I recently read a tweet by one of my favourite people on Twitter, Naval Ravikant on the danger of playing status games instead of wealth games.
Seek wealth, not money or status. Wealth is having assets that earn while you sleep. Money is how we transfer time and wealth. Status is your place in the social hierarchy.
It’s a whole thread titled, “How to get rich (without getting lucky),” and worth taking the time to read, and that tweet is the second. He goes on to say:
Ignore people playing status games. They gain status by attacking people playing wealth creation games.
Whatever your thoughts on wealth, I think the point about status is worth thinking about.
If you think of wealth as being paid for creating stuff people value (although he defines this more specifically), and status as your position in a social hierarchy, a few things come out.
One is that wealth is outward focused: for people to pay you for whatever you create, it has to be stuff they consider valuable. (Ethical wealth, I mean, of course!) They determine that, not you.
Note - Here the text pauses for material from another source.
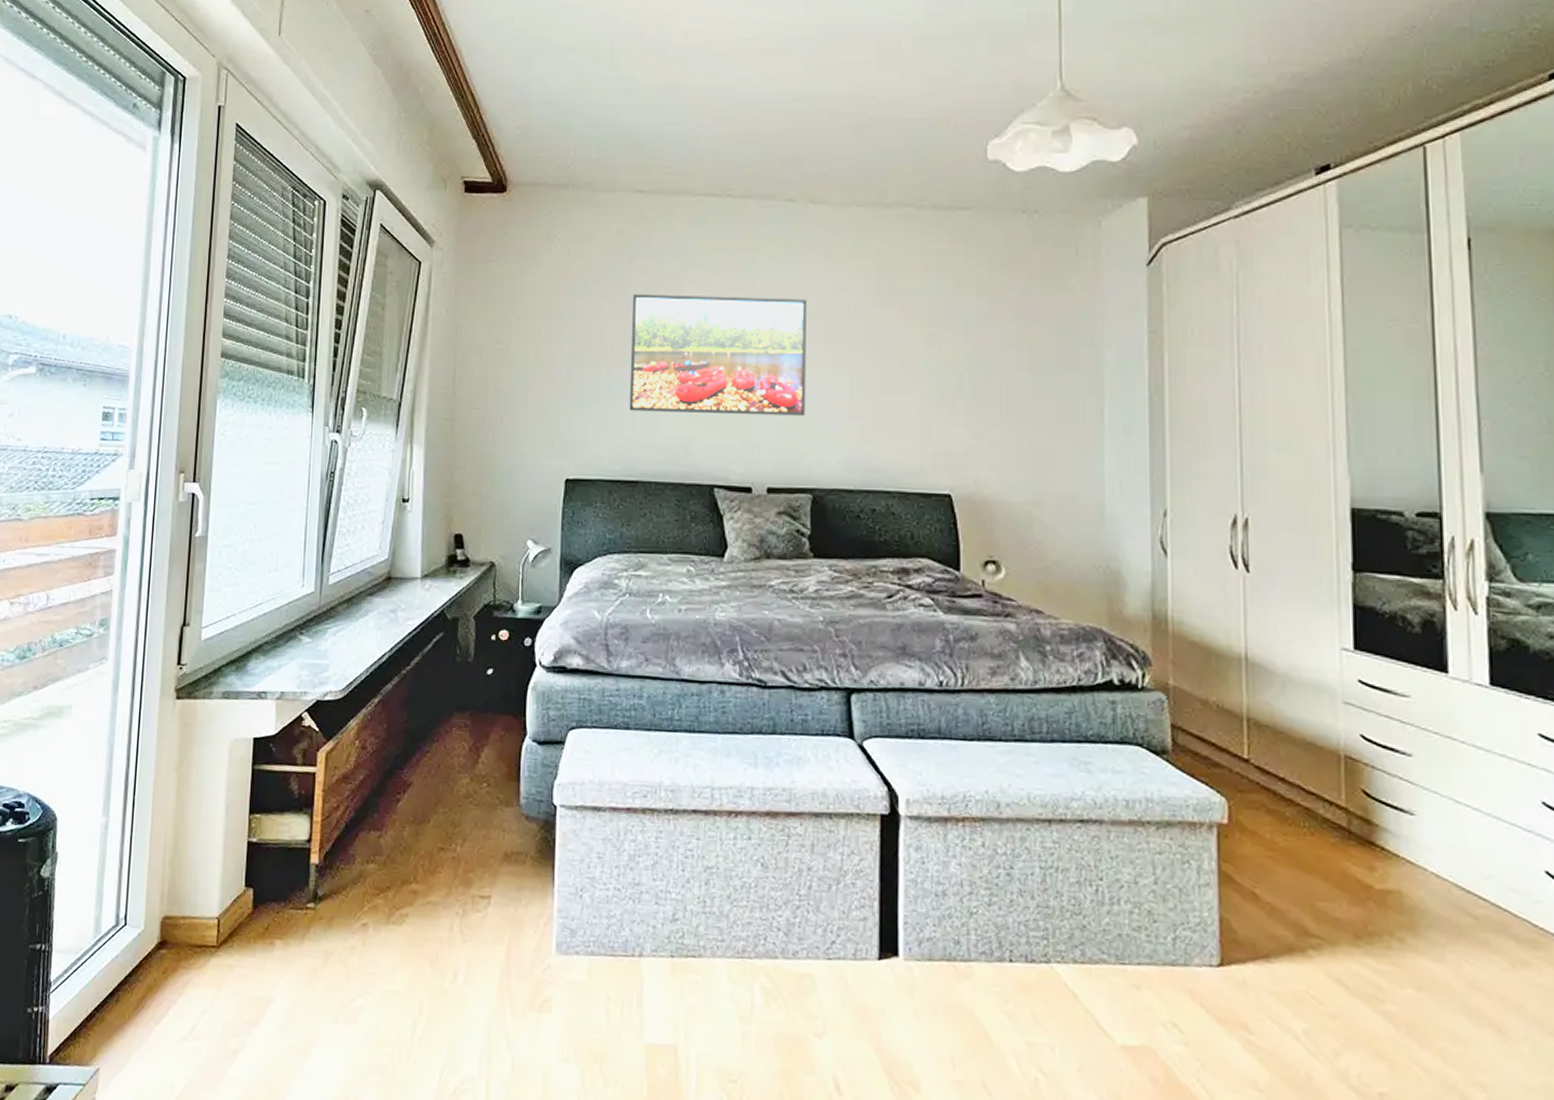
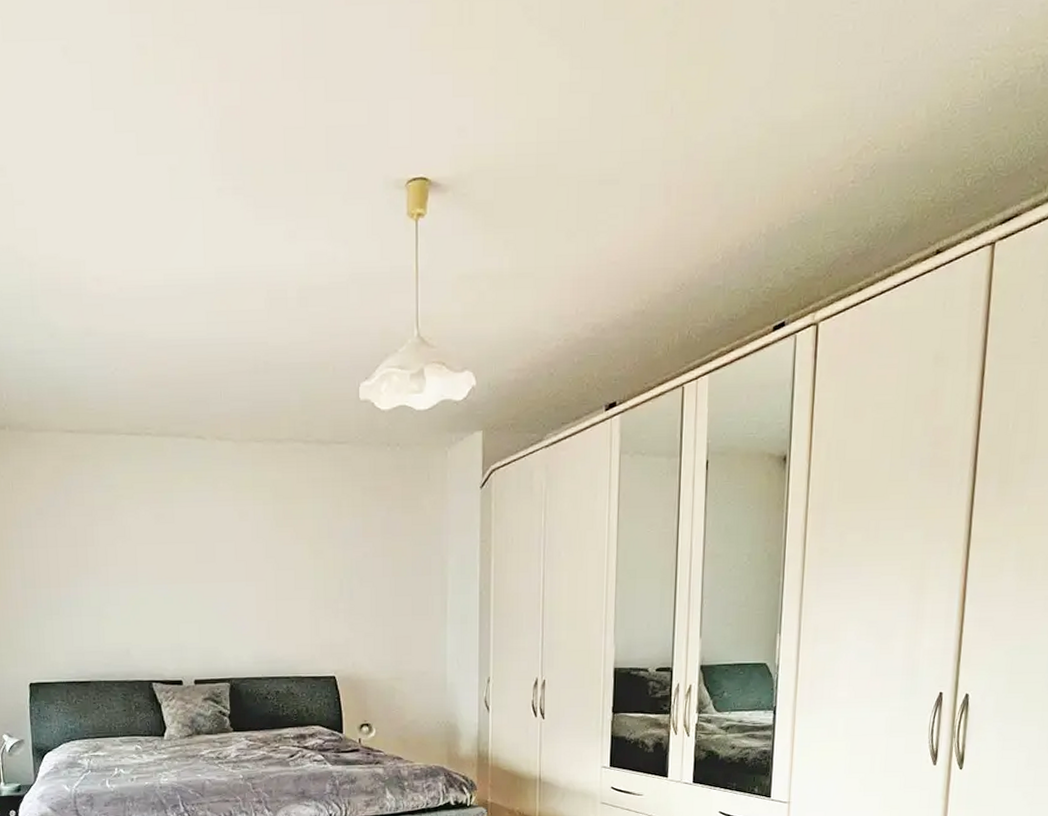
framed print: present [629,294,807,416] -> none [72,523,221,624]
It’s not about how much work you feel like you put in, it’s how valuable people consider that work to be. If you make money off a book, a movie, an app, you’ve basically been paid for creating value. It’s all about the value. The money (in this sense) is simply people putting their money where their mouth is (as against merely saying your work is valuable).
Status, however, is inward-looking: it’s not about others, it’s about me. It’s about do others like me, do they accept me as one of the group, do they think I’m important, maybe even recognise me as something of a leader? If they like me, then I get to be higher status, or at least not be lower. It’s all about my position.
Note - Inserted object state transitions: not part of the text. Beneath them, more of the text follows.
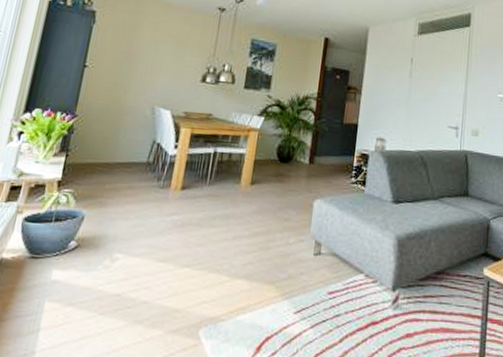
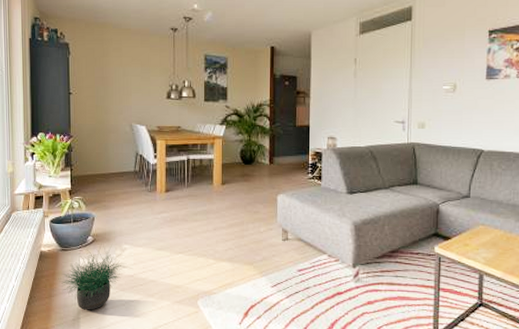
potted plant: none [17,254,120,341] -> present [58,246,131,310]

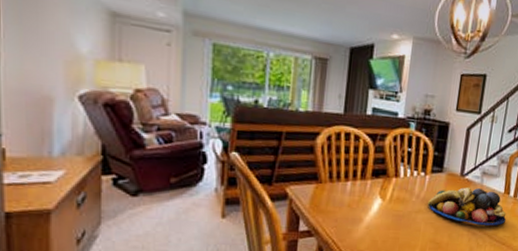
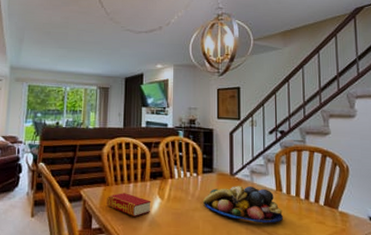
book: none [318,192,371,218] -> present [107,193,151,216]

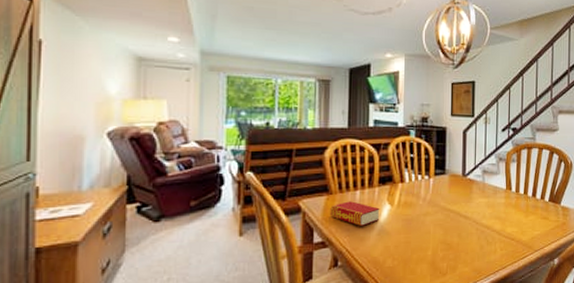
fruit bowl: present [202,186,283,223] -> none [434,187,511,222]

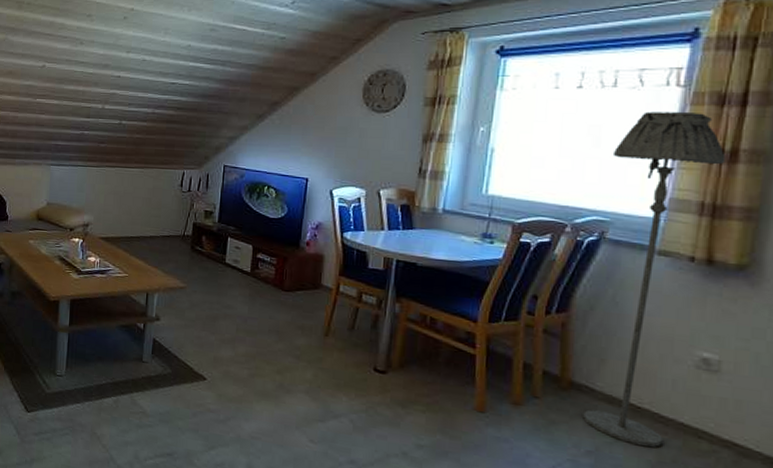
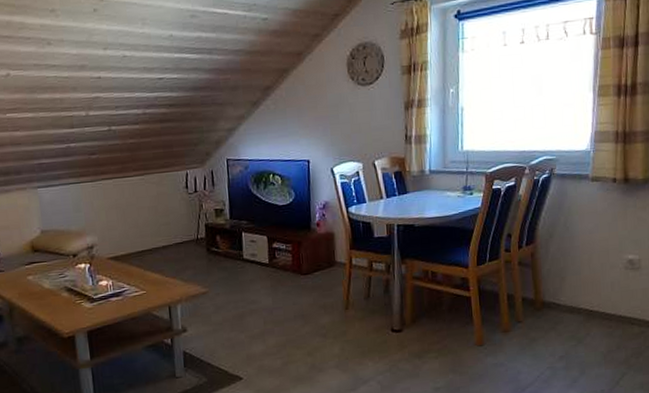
floor lamp: present [583,111,726,447] -> none [552,55,629,342]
As Naval put it elsewhere, you can fight for bigger slices of the cake (because status requires someone to be below for another to be above) or you can work to create a bigger cake which allows bigger slices in general.
To put it another way, you can be creating value for others (that they’re actually willing to part with monetary value for), or protecting your status (that you’re rewarded with higher status for).
A helpful way to think about which is which, though, is are you more concerned about people’s response to your work (value creation) or your person (status protection)?
Of course we all have to do both to varying degrees, but which of the two is more important to you? And it’s easy to tell ourselves of course we really want to create value, but it’s important to be honest with ourselves. Heck, making money itself is often a status game.
Ultimately, though, what’s our main driver: how people rate us or how they rate our work? And when they don’t like our work do we take that as a sign to do more work or do we make that also a status thing? Are we really working for status? In our interactions, online, on social media and online, are we playing status games or creating value?
Overall the categorisation isn’t very precise — even problematic in some ways — but I still think it’s very useful, especially in the questions it raises and how those can help us think about how we work and exist in the world.
What are your thoughts on this? Do you find it useful, yourself? If not, why? And if you do, which do you find yourself caught up in more?